■ **TÂCHE COURTE**: Recopiez à l'identique le passage de l'extrait ci-dessous sur la pièce Place du Parlement : commencez aux mots « Cependant, son acte » et arrêtez-vous après « radicalise peu à peu. ».

■ **EXTRAIT DU TEXTE**:
Place du Parlement, œuvre du Britannique James Fritz traduite par Angélique Patterson, actrice de la pièce, ainsi que par David Bouchard, metteur en scène, offre un récit saisissant et profondément humain.
L’histoire débute avec Kat (incarnée par Maude Lafond), une jeune femme privilégiée, mère aimante et conjointe de Tommy (Jean-Michel Girouard). Observant un monde gangréné par l’apathie, Kat décide de s’immoler publiquement pour éveiller les consciences. Avant son geste, elle envoie une lettre à sa mère, expliquant son choix. Si cette dernière comprend le sens de ce message, le public, lui, demeure dans l’incertitude sur cette «gangrène» qui ronge la société, selon elle.
Cependant, son acte échoue lorsqu’une passante, Catherine (Angélique Patterson), intervient afin d’éteindre les flammes.

Photo: Stéphane Bourgeois
La pièce plonge alors les spectateurs et spectatrices dans les répercussions de cet événement sur Kat, Tommy, la mère de Kat (Lorraine Côté) et Catherine. Marquée par de profondes cicatrices, la protagoniste retrouve une certaine sérénité grâce à son physiothérapeute (Élie St-Cyr). En parallèle, Catherine, d’abord une héroïne, regrette son intervention et se radicalise peu à peu.
Le récit avance dans un contexte de dégradation continue du monde. Kat et Tommy tentent de protéger leur enfant en cachant la vérité sur les blessures de Kat. Finalement, Catherine retourne sur les lieux et accomplit l’acte qu’elle avait empêché quelque temps plus tôt.
La fin de la pièce, ouverte, invite le public à réfléchir: son sacrifice a-t-il eu l’effet escompté?

■ **DONNÉES FOURNIES**:
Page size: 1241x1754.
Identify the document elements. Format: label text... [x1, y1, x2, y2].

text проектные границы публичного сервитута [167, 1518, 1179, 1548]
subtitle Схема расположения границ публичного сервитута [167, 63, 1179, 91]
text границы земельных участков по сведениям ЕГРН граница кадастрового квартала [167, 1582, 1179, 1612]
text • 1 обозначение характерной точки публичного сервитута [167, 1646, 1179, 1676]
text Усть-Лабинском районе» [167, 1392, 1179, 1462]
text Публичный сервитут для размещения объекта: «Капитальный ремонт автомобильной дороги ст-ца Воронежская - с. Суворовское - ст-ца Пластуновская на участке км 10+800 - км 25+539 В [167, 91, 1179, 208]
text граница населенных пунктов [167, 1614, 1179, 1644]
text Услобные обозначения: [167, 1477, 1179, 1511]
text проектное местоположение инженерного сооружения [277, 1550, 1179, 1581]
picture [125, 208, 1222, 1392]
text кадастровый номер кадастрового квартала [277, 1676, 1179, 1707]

■ **RÉSULTAT ATTENDU**:
Cependant, son acte échoue lorsqu’une passante, Catherine (Angélique Patterson), intervient afin d’éteindre les flammes.

Photo: Stéphane Bourgeois
La pièce plonge alors les spectateurs et spectatrices dans les répercussions de cet événement sur Kat, Tommy, la mère de Kat (Lorraine Côté) et Catherine. Marquée par de profondes cicatrices, la protagoniste retrouve une certaine sérénité grâce à son physiothérapeute (Élie St-Cyr). En parallèle, Catherine, d’abord une héroïne, regrette son intervention et se radicalise peu à peu.